I guess I’d be remiss not to talk about Carmen’s playing, though I hesitate for fear that I can’t come up with metaphors that could even scratch the surface of her style.  My impressions of Carmen’s performance at Dana’s recital are but a hazy memory from college, but after sitting with “Reflection” for a lot of listens, I’ve had a chance to form a mental picture of her piano playing.

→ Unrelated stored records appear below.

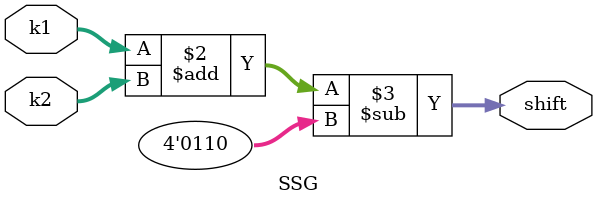
<source format=v>
module SSG (k1, k2, shift);
    input [3:0] k1, k2;
    output reg [4:0] shift;
    always @ (k1, k2) begin
        shift = k1 + k2 - 4'd6;
    end
endmodule

</source>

I’m hard-pressed to write about it really, for fear of coming off like some hack music critic, but… Carmen is just so, so assured on the piano, so bold and fluid, it’s inspiring to me as a musician.  Her compositions come off like improvisations – just take a listen to the first tune, “Little Dance,” a melody that twists down the keyboard, metrically modulating in a perfectly logical, simple way… it’s so tossed-off sounding, so casual and yet deliberate?  I don’t know.  Dancing about architecture, and all that.  If you want to get a feel for what I’m talking about, listen to her solo take on Strayhorn’s “A Flower is a Lovesome Thing.”  It says more than I ever could.

To sum up – buy this record.  If you live in Boston or NY, check out Carmen’s site and go see her play live!  It seems like a lot of people I know have felt the need lately to vent frustrations about the state of the American music scene, and the dearth of exciting new music.  If you have read this post and didn’t order “Reflection,” (even after the forty or so times I linked to it), you officially have no further cause to complain about music, ever. Albums like this (and players like Carmen) don’t come along that often, and you owe it to yourself to get a copy, turn up the volume, and broadcast her wonderful notes into the universe.


One Response to “Carmen Staaf’s Album “Reflection””

  1. Joel April 15, 2009 at 12:00 pm #

    I live in Boston and I go to every Carmen performance here. She lives in Brooklyn now so the opportunities are all too rare. Not too long ago I found out that she was going to substitute for Victor Mendoza’s regular piano player in a concert featuring the visiting bass legend, Eddie Gomez.

    She sounded like she had been playing Victor’s music with Eddie Gomez forever!! The other players who were all really accomplished broke into big smiles every time she had a solo.

    I heard her more recently in Ayn Inserto’s big band and the first tune featured Carmen and Austin McMahon (drums) alone. This band features the famous George Garzone and a stage full of great players. Carmen and Austin both somehow stood out even though everything they play is always serving the composer’s intent.

    I heard the REFLECTION concert right before the album was recorded and it changed me for the better.

    In summary,go hear Carmen if you can ( has her schedule) and of course get the REFLECTION cd as well as Austin’s MANY MUSES. Both of these albums are classics and will reward repeated listening.